There were probably two things. What’s funny about this is that we were trying very hard to be authentic and very carefully looking at the historical models of certain things. The two sets where we varied the most from the original or from the research were the Villa di Roma and the Latin Casino. The Villa di Roma, we just needed something more evocative, more suggesting of the period or suggesting of, it sounds funny to say, the romance of the mob. The real Villa di Roma was a very plain, boxy restaurant with fluorescent lighting and not very cinematic. So we took license and created our own Villa di Roma, which I keep saying was the greatest hits of New York Italian restaurants that I remember, most of which are gone. A restaurant in Carroll Gardens, Brooklyn that had murals on the wall. The tiles from another restaurant which used to be on 1st Avenue in Manhattan. The ceiling from another place. Just a lot of details pulled together like mental shopping. “I want this, I want that.” A lot of it was things I just remember.
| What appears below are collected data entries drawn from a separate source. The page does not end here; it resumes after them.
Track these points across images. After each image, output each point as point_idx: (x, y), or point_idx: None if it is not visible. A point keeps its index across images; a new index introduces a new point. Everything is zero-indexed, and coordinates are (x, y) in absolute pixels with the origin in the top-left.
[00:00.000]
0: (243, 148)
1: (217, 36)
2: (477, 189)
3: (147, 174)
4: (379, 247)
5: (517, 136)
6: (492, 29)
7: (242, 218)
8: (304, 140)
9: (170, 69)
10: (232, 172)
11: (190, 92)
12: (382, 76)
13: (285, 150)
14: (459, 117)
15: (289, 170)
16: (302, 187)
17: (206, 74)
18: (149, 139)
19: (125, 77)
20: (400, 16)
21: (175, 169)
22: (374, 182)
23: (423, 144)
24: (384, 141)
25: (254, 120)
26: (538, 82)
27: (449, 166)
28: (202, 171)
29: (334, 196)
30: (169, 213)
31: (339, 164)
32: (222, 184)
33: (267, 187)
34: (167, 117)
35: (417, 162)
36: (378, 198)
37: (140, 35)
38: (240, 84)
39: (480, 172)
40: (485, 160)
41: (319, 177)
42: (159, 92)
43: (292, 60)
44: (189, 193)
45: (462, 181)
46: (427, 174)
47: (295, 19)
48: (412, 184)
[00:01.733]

What was the second location that you’re most proud of?

The Latin Casino. The Latin Casino was also in New Jersey. The funny thing about the show is there was a lot of my background that was familiar to me. I was born in Philadelphia. My parents lived in South Jersey when I was a young child. The Philadelphia neighborhood was familiar to me. My aunt lived down the road from the Latin Casino, which was a little boxy building that looked like a supermarket that just had a big sign in front of it.

It was almost like a catering hall, a low drop ceiling. Our big, curved ceiling and our large, curved show curtain that we made were much more of a fantasy version of it. We looked and looked and we’re not finding an interior to work with. Then there was this one banquet hall in Harlem that the location manager said, “Are you sure you don’t want to look at that one again?” We went and originally I’d dismissed it because of this big, curved, almost Radio City-like ceiling. Then I said, “Let’s go with it.” There was no stage. There had been a stage in the space years before, but they blocked it off and turned it into another rentable space. So, we had to make the stage and we had to make the curtain for that round shape. I guess it was riffing off of the curves of the ceiling, a complimentary curve on the show curtain. The original Latin Casino did have those shiny, satin Austrian drapes. We did take that from the Latin Casino and added a little more glitz to it.
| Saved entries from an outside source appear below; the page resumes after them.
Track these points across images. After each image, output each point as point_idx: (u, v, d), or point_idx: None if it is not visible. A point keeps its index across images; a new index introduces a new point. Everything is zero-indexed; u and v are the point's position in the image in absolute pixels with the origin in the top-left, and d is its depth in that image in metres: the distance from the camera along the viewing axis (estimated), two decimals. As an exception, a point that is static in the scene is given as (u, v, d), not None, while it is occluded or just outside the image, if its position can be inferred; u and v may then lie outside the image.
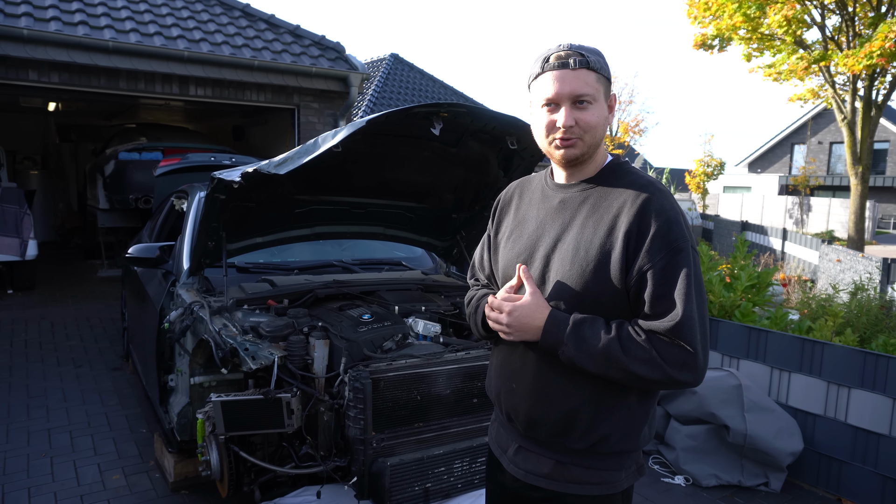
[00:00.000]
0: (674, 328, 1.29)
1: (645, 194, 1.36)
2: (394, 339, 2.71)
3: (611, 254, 1.34)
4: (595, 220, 1.39)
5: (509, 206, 1.62)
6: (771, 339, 3.85)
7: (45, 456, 3.66)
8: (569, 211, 1.44)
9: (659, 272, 1.31)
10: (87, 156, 11.18)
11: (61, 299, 7.62)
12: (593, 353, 1.31)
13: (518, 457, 1.51)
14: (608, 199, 1.39)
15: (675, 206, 1.36)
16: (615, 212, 1.37)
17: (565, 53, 1.37)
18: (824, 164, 30.32)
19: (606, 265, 1.34)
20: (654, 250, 1.31)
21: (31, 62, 6.05)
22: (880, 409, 3.32)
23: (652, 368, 1.30)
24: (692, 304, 1.30)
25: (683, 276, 1.30)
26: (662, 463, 3.85)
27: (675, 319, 1.28)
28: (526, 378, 1.46)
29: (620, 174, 1.43)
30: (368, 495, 2.43)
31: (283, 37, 8.01)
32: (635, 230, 1.33)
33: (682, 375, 1.31)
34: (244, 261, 3.54)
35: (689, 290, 1.30)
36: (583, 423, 1.40)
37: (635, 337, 1.31)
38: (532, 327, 1.37)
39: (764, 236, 15.27)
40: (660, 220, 1.32)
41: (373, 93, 15.01)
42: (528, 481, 1.48)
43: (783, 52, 12.44)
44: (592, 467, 1.43)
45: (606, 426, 1.40)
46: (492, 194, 3.25)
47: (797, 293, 6.85)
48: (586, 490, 1.43)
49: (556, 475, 1.44)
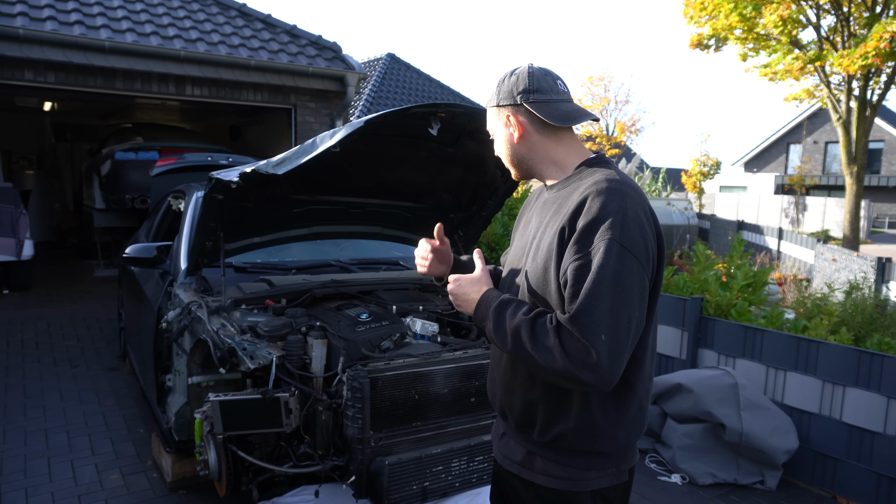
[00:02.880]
0: (570, 319, 1.27)
1: (586, 194, 1.36)
2: (392, 338, 2.72)
3: (552, 252, 1.39)
4: (554, 220, 1.44)
5: (526, 208, 1.71)
6: (767, 337, 3.87)
7: (43, 456, 3.65)
8: (546, 211, 1.51)
9: (577, 269, 1.30)
10: (82, 155, 11.14)
11: (57, 299, 7.60)
12: (506, 331, 1.37)
13: (501, 442, 1.62)
14: (569, 200, 1.42)
15: (614, 205, 1.31)
16: (565, 211, 1.40)
17: None
18: (820, 163, 30.43)
19: (549, 262, 1.39)
20: (579, 247, 1.32)
21: (27, 62, 6.03)
22: (875, 407, 3.35)
23: (552, 358, 1.28)
24: (598, 301, 1.26)
25: (595, 273, 1.27)
26: (659, 461, 3.86)
27: (571, 312, 1.28)
28: (500, 367, 1.57)
29: (587, 174, 1.45)
30: (366, 494, 2.44)
31: (280, 36, 8.00)
32: (567, 227, 1.36)
33: (583, 374, 1.26)
34: (242, 261, 3.54)
35: (599, 287, 1.27)
36: (541, 416, 1.45)
37: (546, 324, 1.32)
38: (468, 300, 1.50)
39: (760, 236, 15.31)
40: (588, 218, 1.32)
41: (369, 92, 15.01)
42: (506, 467, 1.57)
43: (779, 52, 12.48)
44: (557, 462, 1.46)
45: (562, 424, 1.42)
46: (489, 194, 3.26)
47: (793, 292, 6.88)
48: (552, 483, 1.46)
49: (527, 464, 1.51)
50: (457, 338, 2.95)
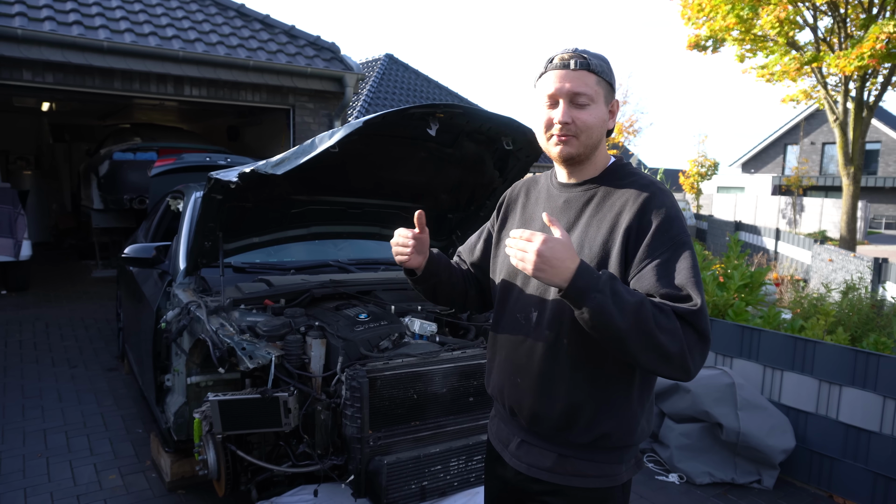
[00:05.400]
0: (695, 313, 1.29)
1: (646, 193, 1.41)
2: (390, 338, 2.73)
3: (611, 251, 1.38)
4: (598, 219, 1.43)
5: (515, 204, 1.66)
6: (764, 337, 3.89)
7: (41, 456, 3.65)
8: (573, 210, 1.48)
9: (662, 264, 1.33)
10: (80, 156, 11.13)
11: (55, 300, 7.60)
12: (626, 307, 1.24)
13: (521, 451, 1.54)
14: (611, 199, 1.44)
15: (676, 205, 1.41)
16: (617, 210, 1.41)
17: (568, 56, 1.44)
18: (817, 164, 30.49)
19: (606, 262, 1.39)
20: (656, 245, 1.35)
21: (25, 62, 6.03)
22: (871, 406, 3.36)
23: (673, 340, 1.25)
24: (704, 295, 1.33)
25: (690, 267, 1.33)
26: (657, 461, 3.87)
27: (696, 306, 1.29)
28: (531, 372, 1.48)
29: (623, 174, 1.48)
30: (365, 493, 2.45)
31: (279, 37, 8.00)
32: (635, 227, 1.37)
33: (691, 362, 1.28)
34: (241, 261, 3.54)
35: (699, 281, 1.33)
36: (585, 418, 1.43)
37: (662, 307, 1.29)
38: (563, 266, 1.25)
39: (757, 236, 15.35)
40: (661, 217, 1.37)
41: (368, 93, 15.02)
42: (530, 475, 1.51)
43: (776, 54, 12.50)
44: (594, 460, 1.46)
45: (608, 423, 1.43)
46: (487, 194, 3.27)
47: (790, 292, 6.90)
48: (588, 483, 1.46)
49: (559, 468, 1.47)
50: (455, 337, 2.96)
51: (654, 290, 1.32)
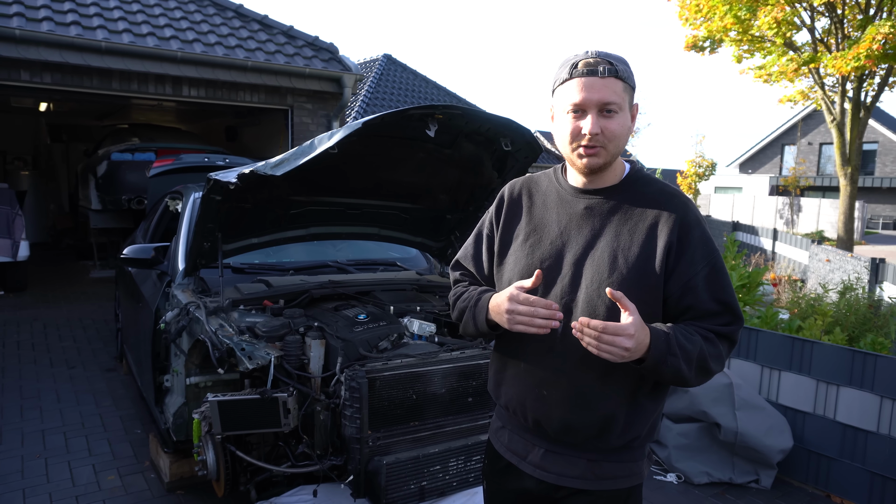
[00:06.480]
0: (737, 331, 1.42)
1: (680, 206, 1.44)
2: (389, 338, 2.73)
3: (652, 262, 1.39)
4: (629, 228, 1.42)
5: (518, 207, 1.57)
6: (761, 337, 3.90)
7: (40, 457, 3.65)
8: (597, 218, 1.45)
9: (703, 279, 1.40)
10: (78, 156, 11.11)
11: (53, 300, 7.59)
12: (691, 358, 1.35)
13: (546, 461, 1.50)
14: (640, 208, 1.44)
15: (701, 215, 1.48)
16: (651, 221, 1.42)
17: (594, 61, 1.36)
18: (814, 164, 30.56)
19: (647, 273, 1.39)
20: (696, 260, 1.41)
21: (23, 62, 6.02)
22: (868, 406, 3.37)
23: (718, 363, 1.40)
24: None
25: (727, 283, 1.42)
26: (655, 461, 3.88)
27: (736, 323, 1.42)
28: (560, 385, 1.44)
29: (644, 182, 1.49)
30: (364, 494, 2.45)
31: (277, 37, 8.00)
32: (675, 241, 1.40)
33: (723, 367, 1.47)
34: (240, 261, 3.54)
35: (734, 293, 1.44)
36: (619, 424, 1.43)
37: (708, 336, 1.40)
38: (643, 344, 1.29)
39: (755, 236, 15.38)
40: (696, 232, 1.42)
41: (366, 93, 15.02)
42: (561, 483, 1.48)
43: (773, 54, 12.53)
44: (622, 461, 1.48)
45: (640, 425, 1.45)
46: (486, 195, 3.27)
47: (787, 293, 6.92)
48: (618, 484, 1.48)
49: (589, 474, 1.47)
50: (454, 338, 2.97)
51: (705, 304, 1.40)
It was [cinematographer] Rodrigo Prieto who said, “I’m thinking that the table lamps should be red.” I said, “Red? Hmm. Seems unlikely.” He was perfectly on target and it pulled everything together with the reds we had on stage and pulled it into the audience. That wasn’t my call and it was one that raised my eyebrow a little bit, but it was a very good call.

“The Irishman” is available worldwide on Netflix.